If F = $-2\frac{xi + yj + zk}{(x^2 + y^2 + z^2)^2}$

Show by calculating $\nabla x F$ that vector field F is conservative.

I know that $\nabla x F = Curl F = 0$

And then I do the determinant with i, j and k across the top row, and $\frac{\partial}{\partial x}, \frac{\partial}{\partial y} and \frac{\partial}{\partial z}$ across the second row.

But I'm confused as to what I put along the 3rd row since F is a fraction...

Would i split it up into $\frac{-2x}{(x^2 + y^2 + z^2)^2}, \frac{-2y}{(x^2 + y^2 + z^2)^2}$ and $\frac{-2z}{(x^2 + y^2 + z^2)^2}$

Thanks in advance!
May 12th 2008, 04:27 AM
mr fantastic

Quote:

Originally Posted by hunkydory19

If F = $-2\frac{xi + yj + zk}{(x^2 + y^2 + z^2)^2}$

Show by calculating $\nabla x F$ that vector field F is conservative.

I know that $\nabla x F = Curl F = 0$

And then I do the determinant with i, j and k across the top row, and $\frac{\partial}{\partial x}, \frac{\partial}{\partial y} and \frac{\partial}{\partial z}$ across the second row.

But I'm confused as to what I put along the 3rd row since F is a fraction...

Would i split it up into $\frac{-2x}{(x^2 + y^2 + z^2)^2}, \frac{-2y}{(x^2 + y^2 + z^2)^2}$ and $\frac{-2z}{(x^2 + y^2 + z^2)^2}$

Thanks in advance!

Yes.

The third row gets the components of F. Whatever form they may be in.

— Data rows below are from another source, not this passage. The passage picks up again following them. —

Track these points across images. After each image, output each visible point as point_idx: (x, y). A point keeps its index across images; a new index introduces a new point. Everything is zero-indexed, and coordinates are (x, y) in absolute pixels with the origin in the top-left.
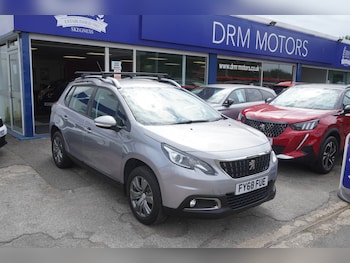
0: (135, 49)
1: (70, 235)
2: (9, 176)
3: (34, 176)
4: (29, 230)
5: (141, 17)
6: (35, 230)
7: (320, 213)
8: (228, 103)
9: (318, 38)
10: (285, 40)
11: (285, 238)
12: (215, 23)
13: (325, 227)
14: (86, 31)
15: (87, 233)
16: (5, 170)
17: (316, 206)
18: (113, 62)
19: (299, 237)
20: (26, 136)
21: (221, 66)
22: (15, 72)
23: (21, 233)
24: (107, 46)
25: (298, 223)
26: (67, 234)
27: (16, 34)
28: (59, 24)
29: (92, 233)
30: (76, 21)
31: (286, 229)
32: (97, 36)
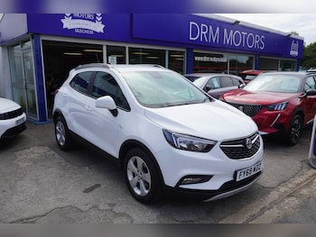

Including the form of a fraction.
May 12th 2008, 05:13 AM
hunkydory19

Thanks for that mr fantastic, thats what I tried originally but then got stuck at the differentiation part...

Calculating the determinant, (I'll just do the i bit to save time) I got:

$\frac{\partial}{\partial y} \frac{-2z}{(x^2 + y^2 + z^2)^2} - \frac{\partial}{\partial z} \frac{-2y}{(x^2 + y^2 + z^2)^2} i$

But I dont understand how to partially differentiate these...

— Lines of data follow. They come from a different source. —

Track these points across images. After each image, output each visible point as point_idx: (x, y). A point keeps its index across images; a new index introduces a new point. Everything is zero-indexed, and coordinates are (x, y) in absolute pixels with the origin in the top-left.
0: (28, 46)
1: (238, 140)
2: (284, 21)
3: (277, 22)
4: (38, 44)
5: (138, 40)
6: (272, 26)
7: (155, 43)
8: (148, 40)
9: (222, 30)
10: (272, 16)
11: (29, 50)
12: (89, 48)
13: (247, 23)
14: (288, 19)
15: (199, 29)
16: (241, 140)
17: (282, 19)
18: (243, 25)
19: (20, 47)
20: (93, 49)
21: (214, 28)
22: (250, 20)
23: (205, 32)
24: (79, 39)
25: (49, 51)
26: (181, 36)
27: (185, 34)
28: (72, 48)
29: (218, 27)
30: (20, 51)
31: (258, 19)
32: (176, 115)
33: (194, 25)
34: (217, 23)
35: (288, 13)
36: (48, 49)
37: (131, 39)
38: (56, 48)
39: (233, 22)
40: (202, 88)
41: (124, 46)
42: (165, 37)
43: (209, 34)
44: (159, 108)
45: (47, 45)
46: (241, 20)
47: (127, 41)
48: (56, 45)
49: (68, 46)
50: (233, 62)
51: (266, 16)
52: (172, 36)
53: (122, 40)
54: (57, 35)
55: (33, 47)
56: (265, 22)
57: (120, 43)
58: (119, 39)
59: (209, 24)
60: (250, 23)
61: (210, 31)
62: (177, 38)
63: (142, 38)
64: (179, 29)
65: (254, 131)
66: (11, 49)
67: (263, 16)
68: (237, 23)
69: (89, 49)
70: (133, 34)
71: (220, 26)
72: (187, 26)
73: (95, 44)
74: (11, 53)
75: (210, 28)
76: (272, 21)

So for the first partial diff, $\frac{\partial}{\partial y} \frac{-2z}{(x^2 + y^2 + z^2)^2}$

I know you would treat the z's and x's as constants, so would it just go to 0?

And hence all of the terms go to 0?

Thanks again!
May 12th 2008, 05:24 AM
mr fantastic

Quote:

Originally Posted by hunkydory19

[snip]

But I dont understand how to partially differentiate these...

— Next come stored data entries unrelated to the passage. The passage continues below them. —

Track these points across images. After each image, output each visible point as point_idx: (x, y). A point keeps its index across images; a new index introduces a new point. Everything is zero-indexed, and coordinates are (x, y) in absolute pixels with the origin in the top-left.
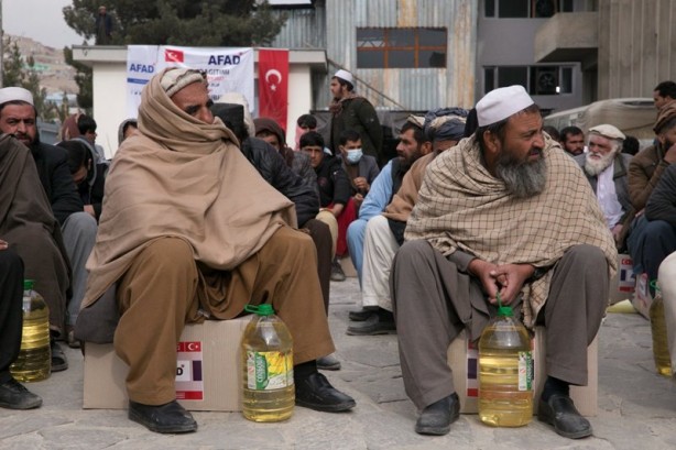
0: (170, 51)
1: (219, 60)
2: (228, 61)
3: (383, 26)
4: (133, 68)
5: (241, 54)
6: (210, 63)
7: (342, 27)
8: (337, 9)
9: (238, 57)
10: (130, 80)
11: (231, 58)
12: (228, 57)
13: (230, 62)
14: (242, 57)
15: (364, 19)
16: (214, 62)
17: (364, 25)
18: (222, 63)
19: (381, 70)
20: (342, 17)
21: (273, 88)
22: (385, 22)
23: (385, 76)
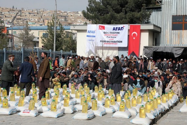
0: (100, 26)
1: (116, 29)
2: (119, 29)
3: (182, 15)
4: (89, 32)
5: (124, 27)
6: (113, 30)
7: (167, 16)
8: (165, 9)
9: (123, 28)
10: (88, 36)
11: (121, 28)
12: (119, 28)
13: (120, 30)
14: (124, 28)
15: (175, 12)
16: (115, 30)
17: (175, 15)
18: (117, 30)
19: (181, 31)
20: (167, 12)
21: (134, 38)
22: (183, 13)
23: (182, 33)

So for the first partial diff, $\frac{\partial}{\partial y} \frac{-2z}{(x^2 + y^2 + z^2)^2}$

I know you would treat the z's and x's as constants, so would it just go to 0?

And hence all of the terms go to 0?

Thanks again!

No. For the particular example you give, note that y is in the denominator. I'd just use the quotient rule. For example:

$\frac{\partial}{\partial y} \frac{-2z}{(x^2 + y^2 + z^2)^2} = \frac{(0)(x^2 + y^2 + z^2)^2 - [2(x^2 + y^2 + z^2)(2y)](-2z)}{[(x^2 + y^2 + z^2)^2]^2} = ......$